═════ INPUT DATA

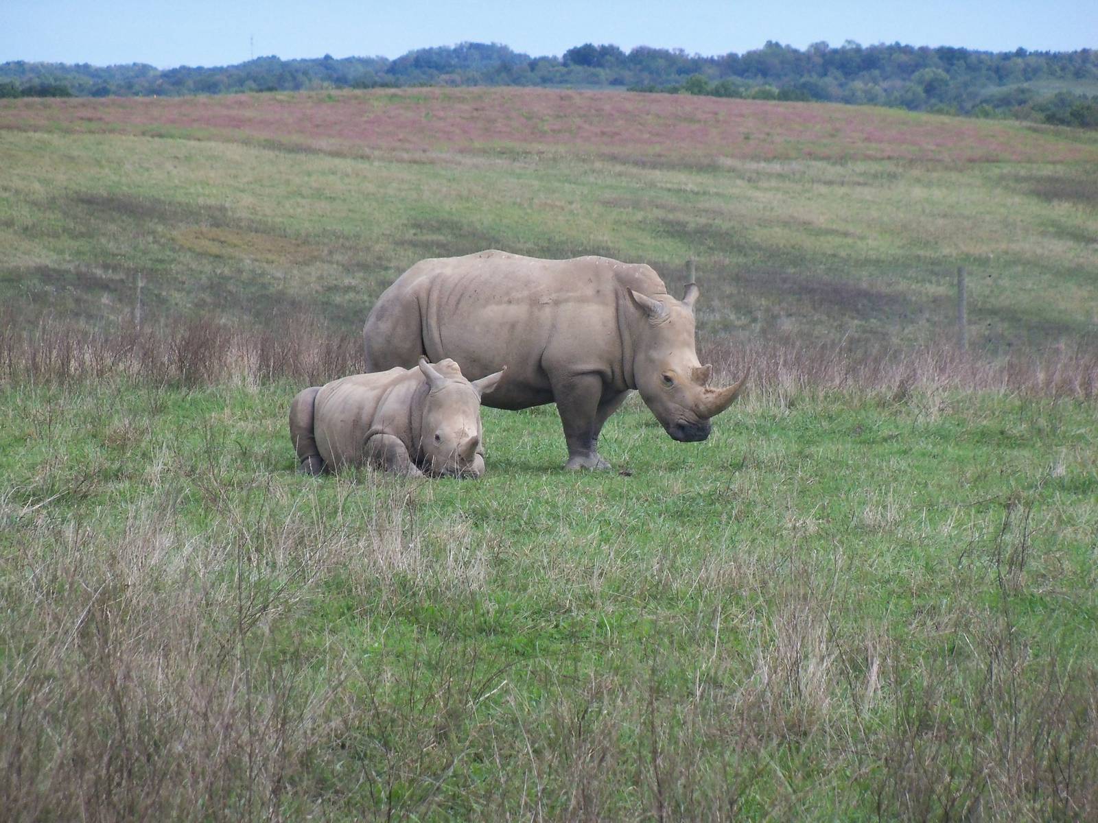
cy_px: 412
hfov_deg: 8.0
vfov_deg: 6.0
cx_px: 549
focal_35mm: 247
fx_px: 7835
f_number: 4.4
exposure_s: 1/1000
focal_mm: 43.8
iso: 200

══════════
═════ INPUT DATA

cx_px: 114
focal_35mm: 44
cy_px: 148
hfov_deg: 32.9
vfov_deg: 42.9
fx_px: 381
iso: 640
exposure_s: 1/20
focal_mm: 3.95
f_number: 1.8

══════════

All that is needed is the exact run of lines above from the line containing "focal_35mm: 44" through the line containing "f_number: 1.8", both of them included.

■ ANSWER TO THE EXERCISE:
focal_35mm: 44
cy_px: 148
hfov_deg: 32.9
vfov_deg: 42.9
fx_px: 381
iso: 640
exposure_s: 1/20
focal_mm: 3.95
f_number: 1.8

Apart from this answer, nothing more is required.